The class RingBase is of interest primarily to those wanting to implement new types of ring (see relevant section below); otherwise you probably don't need to know about it. Note that RingBase includes an intrusive reference counter -- so every concrete ring instance will have one. RingBase also includes a machine integer field containing a unique numerical ID -- this is so that distinct copies of otherwise identical rings can be distinguished when output (e.g. in OpenMath).

The class ring is used to represent mathematical rings (e.g. possible values include ZZ, QQ, or QQ[x,y,z]). An object of type ring is just a reference counting smart pointer to a concrete ring implementation object -- so copying a ring is fairly cheap. In particular two rings are considered equal if and only if they refer to the same identical concrete ring implementation object. In other files you will find classes derived from ring which represent special subclasses of rings, for instance PolyRing is used to represent polynomial rings. The intrusive reference count, which must be present in every concrete ring implementation object, is defined as a data member of RingBase.

For the other classes see RingElem.

NOTE an earlier implemetation of rings memorized some RingHom values in data members of the ring object; this caused problems with circular reference counts, so was eliminated.

Further comments about implementation aspects of the above classes.

Recall that ring is essentially a smart pointer to a RingBase object, i.e. a concrete implementation of a ring. Access to the implementation is given via operator->. If necessary, the pointer may also be read using the member function myRingPtr: this is helpful for defining functions such as IsPolyRing where access to the pointer is required but operator-> cannot be used.

The class RingBase declares a number of pure virtual functions for computing with ring elements. Since these functions are pure they must all be fully defined in any instantiable ring class (e.g. RingZZImpl or RingFpImpl). These member functions follow certain conventions:

RETURN VALUES:
most arithmetic functions return no value, instead the result is placed in one of the arguments (normally the first argument is the one in which the result is placed), but functions which return particularly simple values (e.g. booleans or machine integers) do indeed return the values by the usual function return mechanism.

ARG TYPES:
ring element values are passed as raw pointers (i.e. a wrapped void* pointing to the actual value). A read-only arg is of type RingElemConstRawPtr, while a writable arg is of type RingElemRawPtr. When there are writable args they normally appear first. For brevity there are typedefs ConstRawPtr and RawPtr in the scope of RingBase or any derived class.

ARG CHECKS:
sanity checks on the arguments are not conducted (e.g. the division function assumes the divisor is non-zero). These member functions are supposed to be fast rather than safe. However, if the compilation flag CoCoA_DEBUG was set then some checks may be performed.

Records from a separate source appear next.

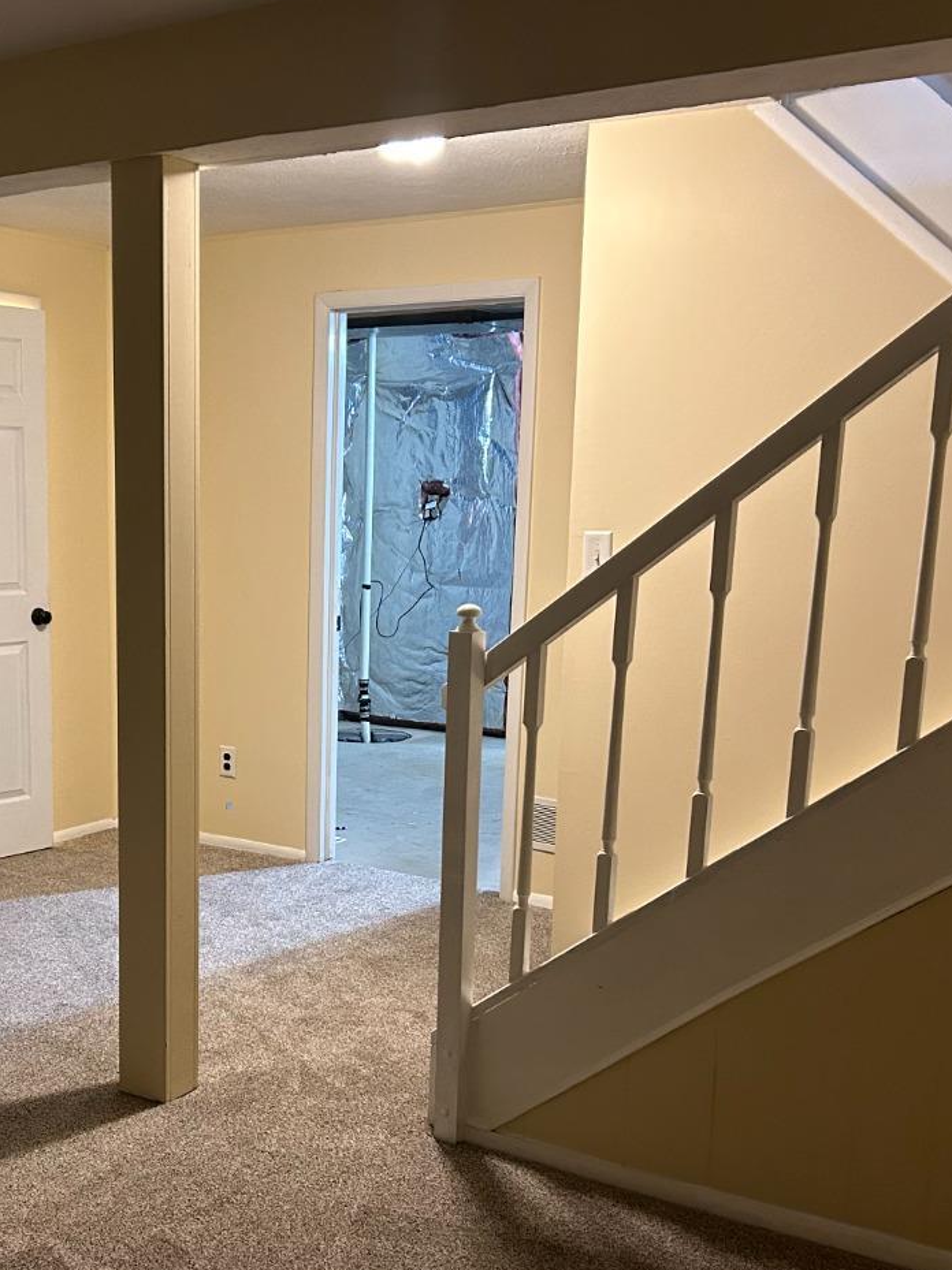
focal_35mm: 42
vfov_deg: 44.6
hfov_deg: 33.7
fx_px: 1541
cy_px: 747
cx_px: 257
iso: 320
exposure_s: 1/60
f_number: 1.5
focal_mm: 5.7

In a few cases there are non-pure virtual member functions in RingBase. They exist either because there is a simple universal definition or merely to avoid having to define inappropriate member functions (e.g. gcd functions when the ring cannot be a gcd domain). Here is a list of them:

IamTrueGCDDomain() defaults to not IamField()
IamOrderedDomain() defaults to false

Bugs, Shortcomings and other ideas

There is no description of what the various mem fns are supposed to do!! There is something incomplete in RingElem

Printing rings is unsatisfactory. Need a mechanism for specifying a print name for a ring; and also a mechanism for printing out the full definition of the ring avoiding all/some print names. For instance, given the definitions R = QQ(x) and S = R[a,b] we see that S could be printed as S, R[a,b] or QQ(x)[a,b]. We should allow at least the first and the last of these possibilities.

Should (some of) the query functions return bool3 values? What about properties which are hard to determine?

The fn IsFiniteField is not very smart; it recognises only prime finite fields, and simple algebraic extensions of them.